While a visit to the castle itself often leaves visitors rather bemused – you can't actually get inside unless you have business with the sheriff court or have recently been arrested – the same cannot be said of its humble namesake, over which it towers.
There's something reassuringly upfront about the Castle Restaurant before you even cross its threshold. Unlike many of its more upmarket competitors, it displays its menu and prices right out front for all to see. It's a simple marketing ploy and it does indeed stop people in their tracks, particularly visitors looking to stretch their budgets as far as they can.
The restaurant is right to do so too as in the value for money stakes, it's pretty hard to beat. With no pretensions to fine dining or anything too fancy, the Castle Restaurant targets a demographic looking for no-nonsense grub in decent portions at prices you can't quibble with.
So if you're browsing the afternoon and evening menu, you'll discover starters like prawn cocktail from £4.10 and soup of the day at £2.45. A big old sirloin steak with peas, tomatoes and chips comes in at the £12.45 mark while sausage, bacon and egg is £6.85. A Highland breakfast (without chips!) is £6.30 and is guaranteed to fill.
The children's menu offers smaller portions for youngsters under the age of 11. Pretty much everything is offered with chips (few children will argue with that!), ranging from chicken nuggets (£3.40) to macaroni and cheese (£3.30) to the somewhat more offbeat cold ham and peas (£3.40).
The split level restaurant is long and narrow with comfortable fixed bench booth-style seating. An array of waitresses are ranged strategically with a view of incoming diners and the service they offer is quick and courteous. We had drinks on the table within two minutes of sitting down.
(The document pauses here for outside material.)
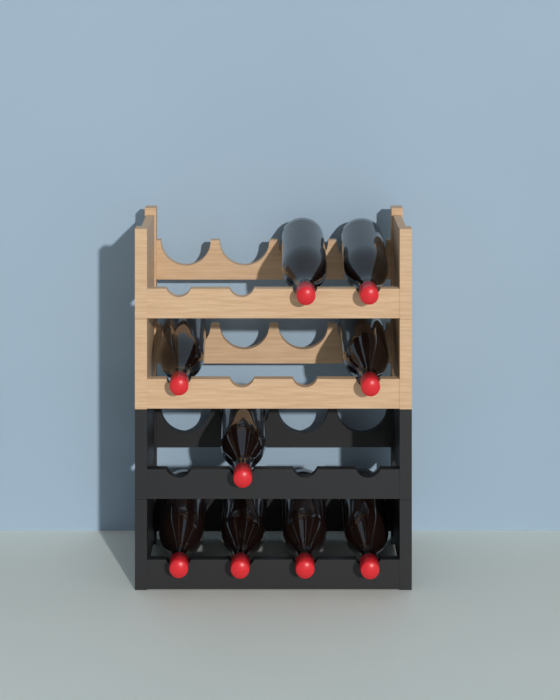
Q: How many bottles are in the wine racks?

While the decor is basic and dated, that is perhaps part of the place's charm. It boils down to a compact eatery with cream-coloured walls, burgundy seats and a few fairly uninspiring paintings dotted around. Tellingly though, it's often busy with plenty of repeat customers who appear to know the menu inside out.
Drawn towards the mixed grill (£10.50) – which seemed to be a fairly representative dish on the menu – I was rewarded with a gargantuan portion of liver, sausage, bacon and a fried egg. Oh yes, and crinkle cut chips. Now while it's unlikely to appear on any nutritionist's top five recommended meals, this stodgy combo, washed down with a pot of tea (a very reasonable £1.20), hit the spot.
One of the younger members in the party plumped for that evergreen children's favourite, chicken nuggets and chips. The dish was served with beans though sauce was extra – the only real demerit of the evening. And like the burger in a seeded bun served with chips, the nuggets got an unqualified thumbs up. "Better than McDonald's", opined one. "As good as the school canteen," observed another.
The gateau with cream ordered at random by one of the children was voted a big hit although the choc nut sundae was assessed "too nutty". The clue was perhaps in the name, though to be fair it did seem as though someone was trying to get rid of an awful lot of nuts in the one dish.
The Castle Restaurant is unpretentious and unashamed in the market it targets. Sandwiched between Spanish and American eateries, this may be as close to old-fashioned British dining as you'll find in the Highland capital.
It does what it does very well and at very reasonable prices. While not perhaps the first port of call for the vegetarian (vegetable lasagne £7.80), it's Ronseal – does exactly what it says on the tin – approach works well.
The waitresses there are what mark out the Castle Restaurant from the rather soulless self-serve style eatery seen in many visitor attractions. Be sure and give them a tip!
Quality of food: 7
Menu choice: 7
Value for money: 9
Summary: The Castle Restaurant does what it does very well in a tough, competitive market, attracting a diner typically looking for a filling, no-nonsense tuck in.